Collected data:
__________
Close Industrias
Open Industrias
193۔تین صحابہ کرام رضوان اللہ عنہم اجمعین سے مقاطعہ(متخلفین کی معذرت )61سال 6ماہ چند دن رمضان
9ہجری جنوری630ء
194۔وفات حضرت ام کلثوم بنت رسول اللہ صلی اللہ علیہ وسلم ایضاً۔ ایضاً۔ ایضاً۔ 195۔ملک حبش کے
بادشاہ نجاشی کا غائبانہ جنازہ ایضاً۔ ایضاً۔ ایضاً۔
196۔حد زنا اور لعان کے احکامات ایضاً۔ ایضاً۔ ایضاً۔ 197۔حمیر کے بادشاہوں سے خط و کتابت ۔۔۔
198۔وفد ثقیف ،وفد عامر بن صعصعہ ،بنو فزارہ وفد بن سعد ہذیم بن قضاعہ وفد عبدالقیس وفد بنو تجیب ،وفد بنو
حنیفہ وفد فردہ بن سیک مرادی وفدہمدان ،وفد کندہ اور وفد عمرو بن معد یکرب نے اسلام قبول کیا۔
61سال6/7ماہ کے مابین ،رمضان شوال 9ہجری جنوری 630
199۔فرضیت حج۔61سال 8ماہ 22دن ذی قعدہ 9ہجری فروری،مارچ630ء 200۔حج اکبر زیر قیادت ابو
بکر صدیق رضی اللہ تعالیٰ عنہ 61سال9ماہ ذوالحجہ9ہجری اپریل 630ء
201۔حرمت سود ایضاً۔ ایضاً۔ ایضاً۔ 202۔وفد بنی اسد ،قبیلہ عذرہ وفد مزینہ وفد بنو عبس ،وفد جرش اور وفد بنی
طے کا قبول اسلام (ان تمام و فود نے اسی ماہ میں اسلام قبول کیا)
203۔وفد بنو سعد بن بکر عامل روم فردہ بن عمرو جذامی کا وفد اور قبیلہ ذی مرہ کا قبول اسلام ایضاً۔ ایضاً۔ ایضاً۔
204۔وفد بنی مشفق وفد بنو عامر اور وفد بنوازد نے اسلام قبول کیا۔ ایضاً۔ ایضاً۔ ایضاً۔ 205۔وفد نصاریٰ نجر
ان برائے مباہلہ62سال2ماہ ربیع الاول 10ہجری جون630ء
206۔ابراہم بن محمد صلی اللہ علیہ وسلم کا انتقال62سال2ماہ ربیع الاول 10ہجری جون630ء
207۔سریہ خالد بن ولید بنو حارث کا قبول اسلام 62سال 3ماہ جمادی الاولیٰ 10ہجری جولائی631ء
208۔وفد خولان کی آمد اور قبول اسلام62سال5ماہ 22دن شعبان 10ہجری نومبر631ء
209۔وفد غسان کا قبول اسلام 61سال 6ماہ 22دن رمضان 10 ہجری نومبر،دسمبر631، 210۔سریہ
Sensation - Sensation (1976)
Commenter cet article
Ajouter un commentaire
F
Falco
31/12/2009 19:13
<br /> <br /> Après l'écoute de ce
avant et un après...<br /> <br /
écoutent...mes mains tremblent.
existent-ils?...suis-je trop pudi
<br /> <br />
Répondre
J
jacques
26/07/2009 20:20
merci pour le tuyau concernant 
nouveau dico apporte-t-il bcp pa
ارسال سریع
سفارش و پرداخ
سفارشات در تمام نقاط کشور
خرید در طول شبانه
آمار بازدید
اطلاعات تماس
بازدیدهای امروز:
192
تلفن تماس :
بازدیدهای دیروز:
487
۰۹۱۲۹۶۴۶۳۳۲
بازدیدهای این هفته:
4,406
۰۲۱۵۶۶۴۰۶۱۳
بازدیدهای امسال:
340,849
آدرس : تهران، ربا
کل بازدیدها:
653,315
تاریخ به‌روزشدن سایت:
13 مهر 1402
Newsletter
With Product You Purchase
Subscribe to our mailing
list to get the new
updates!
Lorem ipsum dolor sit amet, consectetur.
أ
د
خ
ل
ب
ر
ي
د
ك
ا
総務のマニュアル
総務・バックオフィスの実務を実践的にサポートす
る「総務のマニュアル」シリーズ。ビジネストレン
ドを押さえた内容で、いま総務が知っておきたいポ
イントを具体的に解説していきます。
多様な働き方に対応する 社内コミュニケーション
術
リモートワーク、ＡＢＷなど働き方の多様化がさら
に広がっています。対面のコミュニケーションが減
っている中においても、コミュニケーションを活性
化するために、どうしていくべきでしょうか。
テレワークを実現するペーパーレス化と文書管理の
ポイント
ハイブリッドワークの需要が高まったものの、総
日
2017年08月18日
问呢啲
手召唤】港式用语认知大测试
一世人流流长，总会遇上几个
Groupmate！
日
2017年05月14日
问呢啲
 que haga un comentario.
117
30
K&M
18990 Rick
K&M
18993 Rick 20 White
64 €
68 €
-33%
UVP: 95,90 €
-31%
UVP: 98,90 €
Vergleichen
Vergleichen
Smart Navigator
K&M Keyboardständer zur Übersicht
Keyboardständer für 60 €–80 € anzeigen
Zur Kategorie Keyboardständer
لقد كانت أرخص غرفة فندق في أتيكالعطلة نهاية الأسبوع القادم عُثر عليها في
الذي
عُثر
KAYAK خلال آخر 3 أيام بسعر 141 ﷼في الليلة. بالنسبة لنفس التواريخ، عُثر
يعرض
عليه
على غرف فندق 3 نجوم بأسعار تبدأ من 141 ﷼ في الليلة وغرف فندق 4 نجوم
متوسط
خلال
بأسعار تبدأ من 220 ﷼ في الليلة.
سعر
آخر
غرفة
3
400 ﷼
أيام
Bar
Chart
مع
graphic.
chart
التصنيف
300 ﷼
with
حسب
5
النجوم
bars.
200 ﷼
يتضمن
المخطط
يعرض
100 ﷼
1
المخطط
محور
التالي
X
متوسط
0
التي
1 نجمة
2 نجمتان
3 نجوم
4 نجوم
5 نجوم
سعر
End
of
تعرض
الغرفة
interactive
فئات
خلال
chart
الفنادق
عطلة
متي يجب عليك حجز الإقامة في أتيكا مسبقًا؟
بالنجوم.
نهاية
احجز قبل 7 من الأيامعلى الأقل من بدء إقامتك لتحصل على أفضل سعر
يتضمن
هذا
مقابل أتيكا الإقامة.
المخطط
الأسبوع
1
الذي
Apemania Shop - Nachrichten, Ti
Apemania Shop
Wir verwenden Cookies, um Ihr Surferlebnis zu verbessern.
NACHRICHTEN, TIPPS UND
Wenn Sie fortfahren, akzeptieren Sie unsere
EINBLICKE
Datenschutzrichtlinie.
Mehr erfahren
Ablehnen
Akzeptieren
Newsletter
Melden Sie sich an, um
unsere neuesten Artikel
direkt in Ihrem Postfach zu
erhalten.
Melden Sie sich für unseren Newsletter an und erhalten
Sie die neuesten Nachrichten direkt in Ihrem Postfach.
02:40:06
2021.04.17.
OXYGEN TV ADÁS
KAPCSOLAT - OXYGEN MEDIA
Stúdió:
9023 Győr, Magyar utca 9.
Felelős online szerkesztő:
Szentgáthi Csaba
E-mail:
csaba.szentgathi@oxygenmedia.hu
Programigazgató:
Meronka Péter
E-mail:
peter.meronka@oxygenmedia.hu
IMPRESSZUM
__________
PROMPT:
Reproduce every row above verbatim, keeping each line as it appears.

ANSWER TO THIS TASK:
Close Industrias
Open Industrias
193۔تین صحابہ کرام رضوان اللہ عنہم اجمعین سے مقاطعہ(متخلفین کی معذرت )61سال 6ماہ چند دن رمضان
9ہجری جنوری630ء
194۔وفات حضرت ام کلثوم بنت رسول اللہ صلی اللہ علیہ وسلم ایضاً۔ ایضاً۔ ایضاً۔ 195۔ملک حبش کے
بادشاہ نجاشی کا غائبانہ جنازہ ایضاً۔ ایضاً۔ ایضاً۔
196۔حد زنا اور لعان کے احکامات ایضاً۔ ایضاً۔ ایضاً۔ 197۔حمیر کے بادشاہوں سے خط و کتابت ۔۔۔
198۔وفد ثقیف ،وفد عامر بن صعصعہ ،بنو فزارہ وفد بن سعد ہذیم بن قضاعہ وفد عبدالقیس وفد بنو تجیب ،وفد بنو
حنیفہ وفد فردہ بن سیک مرادی وفدہمدان ،وفد کندہ اور وفد عمرو بن معد یکرب نے اسلام قبول کیا۔
61سال6/7ماہ کے مابین ،رمضان شوال 9ہجری جنوری 630
199۔فرضیت حج۔61سال 8ماہ 22دن ذی قعدہ 9ہجری فروری،مارچ630ء 200۔حج اکبر زیر قیادت ابو
بکر صدیق رضی اللہ تعالیٰ عنہ 61سال9ماہ ذوالحجہ9ہجری اپریل 630ء
201۔حرمت سود ایضاً۔ ایضاً۔ ایضاً۔ 202۔وفد بنی اسد ،قبیلہ عذرہ وفد مزینہ وفد بنو عبس ،وفد جرش اور وفد بنی
طے کا قبول اسلام (ان تمام و فود نے اسی ماہ میں اسلام قبول کیا)
203۔وفد بنو سعد بن بکر عامل روم فردہ بن عمرو جذامی کا وفد اور قبیلہ ذی مرہ کا قبول اسلام ایضاً۔ ایضاً۔ ایضاً۔
204۔وفد بنی مشفق وفد بنو عامر اور وفد بنوازد نے اسلام قبول کیا۔ ایضاً۔ ایضاً۔ ایضاً۔ 205۔وفد نصاریٰ نجر
ان برائے مباہلہ62سال2ماہ ربیع الاول 10ہجری جون630ء
206۔ابراہم بن محمد صلی اللہ علیہ وسلم کا انتقال62سال2ماہ ربیع الاول 10ہجری جون630ء
207۔سریہ خالد بن ولید بنو حارث کا قبول اسلام 62سال 3ماہ جمادی الاولیٰ 10ہجری جولائی631ء
208۔وفد خولان کی آمد اور قبول اسلام62سال5ماہ 22دن شعبان 10ہجری نومبر631ء
209۔وفد غسان کا قبول اسلام 61سال 6ماہ 22دن رمضان 10 ہجری نومبر،دسمبر631، 210۔سریہ
Sensation - Sensation (1976)
Commenter cet article
Ajouter un commentaire
F
Falco
31/12/2009 19:13
<br /> <br /> Après l'écoute de ce
avant et un après...<br /> <br /
écoutent...mes mains tremblent.
existent-ils?...suis-je trop pudi
<br /> <br />
Répondre
J
jacques
26/07/2009 20:20
merci pour le tuyau concernant 
nouveau dico apporte-t-il bcp pa
ارسال سریع
سفارش و پرداخ
سفارشات در تمام نقاط کشور
خرید در طول شبانه
آمار بازدید
اطلاعات تماس
بازدیدهای امروز:
192
تلفن تماس :
بازدیدهای دیروز:
487
۰۹۱۲۹۶۴۶۳۳۲
بازدیدهای این هفته:
4,406
۰۲۱۵۶۶۴۰۶۱۳
بازدیدهای امسال:
340,849
آدرس : تهران، ربا
کل بازدیدها:
653,315
تاریخ به‌روزشدن سایت:
13 مهر 1402
Newsletter
With Product You Purchase
Subscribe to our mailing
list to get the new
updates!
Lorem ipsum dolor sit amet, consectetur.
أ
د
خ
ل
ب
ر
ي
د
ك
ا
総務のマニュアル
総務・バックオフィスの実務を実践的にサポートす
る「総務のマニュアル」シリーズ。ビジネストレン
ドを押さえた内容で、いま総務が知っておきたいポ
イントを具体的に解説していきます。
多様な働き方に対応する 社内コミュニケーション
術
リモートワーク、ＡＢＷなど働き方の多様化がさら
に広がっています。対面のコミュニケーションが減
っている中においても、コミュニケーションを活性
化するために、どうしていくべきでしょうか。
テレワークを実現するペーパーレス化と文書管理の
ポイント
ハイブリッドワークの需要が高まったものの、総
日
2017年08月18日
问呢啲
手召唤】港式用语认知大测试
一世人流流长，总会遇上几个
Groupmate！
日
2017年05月14日
问呢啲
 que haga un comentario.
117
30
K&M
18990 Rick
K&M
18993 Rick 20 White
64 €
68 €
-33%
UVP: 95,90 €
-31%
UVP: 98,90 €
Vergleichen
Vergleichen
Smart Navigator
K&M Keyboardständer zur Übersicht
Keyboardständer für 60 €–80 € anzeigen
Zur Kategorie Keyboardständer
لقد كانت أرخص غرفة فندق في أتيكالعطلة نهاية الأسبوع القادم عُثر عليها في
الذي
عُثر
KAYAK خلال آخر 3 أيام بسعر 141 ﷼في الليلة. بالنسبة لنفس التواريخ، عُثر
يعرض
عليه
على غرف فندق 3 نجوم بأسعار تبدأ من 141 ﷼ في الليلة وغرف فندق 4 نجوم
متوسط
خلال
بأسعار تبدأ من 220 ﷼ في الليلة.
سعر
آخر
غرفة
3
400 ﷼
أيام
Bar
Chart
مع
graphic.
chart
التصنيف
300 ﷼
with
حسب
5
النجوم
bars.
200 ﷼
يتضمن
المخطط
يعرض
100 ﷼
1
المخطط
محور
التالي
X
متوسط
0
التي
1 نجمة
2 نجمتان
3 نجوم
4 نجوم
5 نجوم
سعر
End
of
تعرض
الغرفة
interactive
فئات
خلال
chart
الفنادق
عطلة
متي يجب عليك حجز الإقامة في أتيكا مسبقًا؟
بالنجوم.
نهاية
احجز قبل 7 من الأيامعلى الأقل من بدء إقامتك لتحصل على أفضل سعر
يتضمن
هذا
مقابل أتيكا الإقامة.
المخطط
الأسبوع
1
الذي
Apemania Shop - Nachrichten, Ti
Apemania Shop
Wir verwenden Cookies, um Ihr Surferlebnis zu verbessern.
NACHRICHTEN, TIPPS UND
Wenn Sie fortfahren, akzeptieren Sie unsere
EINBLICKE
Datenschutzrichtlinie.
Mehr erfahren
Ablehnen
Akzeptieren
Newsletter
Melden Sie sich an, um
unsere neuesten Artikel
direkt in Ihrem Postfach zu
erhalten.
Melden Sie sich für unseren Newsletter an und erhalten
Sie die neuesten Nachrichten direkt in Ihrem Postfach.
02:40:06
2021.04.17.
OXYGEN TV ADÁS
KAPCSOLAT - OXYGEN MEDIA
Stúdió:
9023 Győr, Magyar utca 9.
Felelős online szerkesztő:
Szentgáthi Csaba
E-mail:
csaba.szentgathi@oxygenmedia.hu
Programigazgató:
Meronka Péter
E-mail:
peter.meronka@oxygenmedia.hu
IMPRESSZUM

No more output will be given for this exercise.